WHAT TO WORK ON
Copy out each line of the data below in which "Radiated" appears.

^^^^^^^^^^^^^^^^

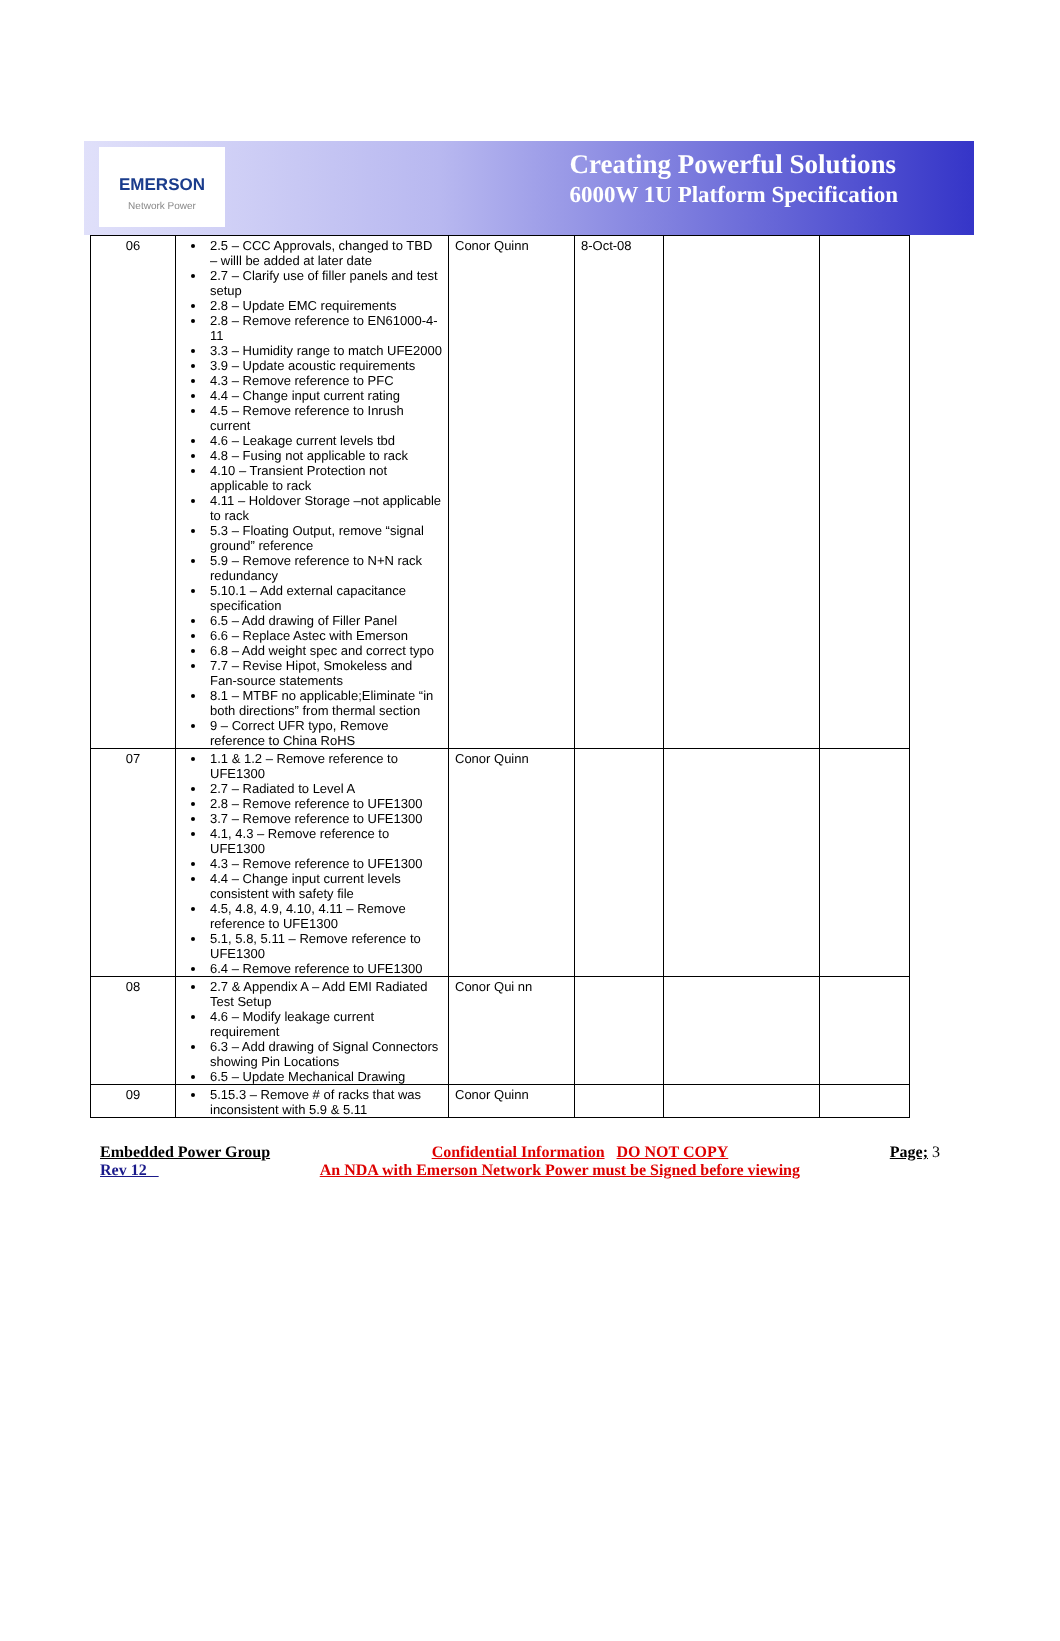EMERSON
Network Power
Creating Powerful Solutions
6000W 1U Platform Specification
| 06 | 2.5 – CCC Approvals, changed to TBD – willl be added at later date 2.7 – Clarify use of filler panels and test setup 2.8 – Update EMC requirements 2.8 – Remove reference to EN61000-4-11 3.3 – Humidity range to match UFE2000 3.9 – Update acoustic requirements 4.3 – Remove reference to PFC 4.4 – Change input current rating 4.5 – Remove reference to Inrush current 4.6 – Leakage current levels tbd 4.8 – Fusing not applicable to rack 4.10 – Transient Protection not applicable to rack 4.11 – Holdover Storage –not applicable to rack 5.3 – Floating Output, remove “signal ground” reference 5.9 – Remove reference to N+N rack redundancy 5.10.1 – Add external capacitance specification 6.5 – Add drawing of Filler Panel 6.6 – Replace Astec with Emerson 6.8 – Add weight spec and correct typo 7.7 – Revise Hipot, Smokeless and Fan-source statements 8.1 – MTBF no applicable;Eliminate “in both directions” from thermal section 9 – Correct UFR typo, Remove reference to China RoHS | Conor Quinn | 8-Oct-08 | | |
| 07 | 1.1 & 1.2 – Remove reference to UFE1300 2.7 – Radiated to Level A 2.8 – Remove reference to UFE1300 3.7 – Remove reference to UFE1300 4.1, 4.3 – Remove reference to UFE1300 4.3 – Remove reference to UFE1300 4.4 – Change input current levels consistent with safety file 4.5, 4.8, 4.9, 4.10, 4.11 – Remove reference to UFE1300 5.1, 5.8, 5.11 – Remove reference to UFE1300 6.4 – Remove reference to UFE1300 | Conor Quinn | | | |
| 08 | 2.7 & Appendix A – Add EMI Radiated Test Setup 4.6 – Modify leakage current requirement 6.3 – Add drawing of Signal Connectors showing Pin Locations 6.5 – Update Mechanical Drawing | Conor Qui nn | | | |
| 09 | 5.15.3 – Remove # of racks that was inconsistent with 5.9 & 5.11 | Conor Quinn | | | |
Embedded Power Group Confidential Information DO NOT COPY Page; 3
Rev 12 An NDA with Emerson Network Power must be Signed before viewing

^^^^^^^^^^^^^^^^

EXERCISE SOLUTION
| 07 | 1.1 & 1.2 – Remove reference to UFE1300 2.7 – Radiated to Level A 2.8 – Remove reference to UFE1300 3.7 – Remove reference to UFE1300 4.1, 4.3 – Remove reference to UFE1300 4.3 – Remove reference to UFE1300 4.4 – Change input current levels consistent with safety file 4.5, 4.8, 4.9, 4.10, 4.11 – Remove reference to UFE1300 5.1, 5.8, 5.11 – Remove reference to UFE1300 6.4 – Remove reference to UFE1300 | Conor Quinn | | | |
| 08 | 2.7 & Appendix A – Add EMI Radiated Test Setup 4.6 – Modify leakage current requirement 6.3 – Add drawing of Signal Connectors showing Pin Locations 6.5 – Update Mechanical Drawing | Conor Qui nn | | | |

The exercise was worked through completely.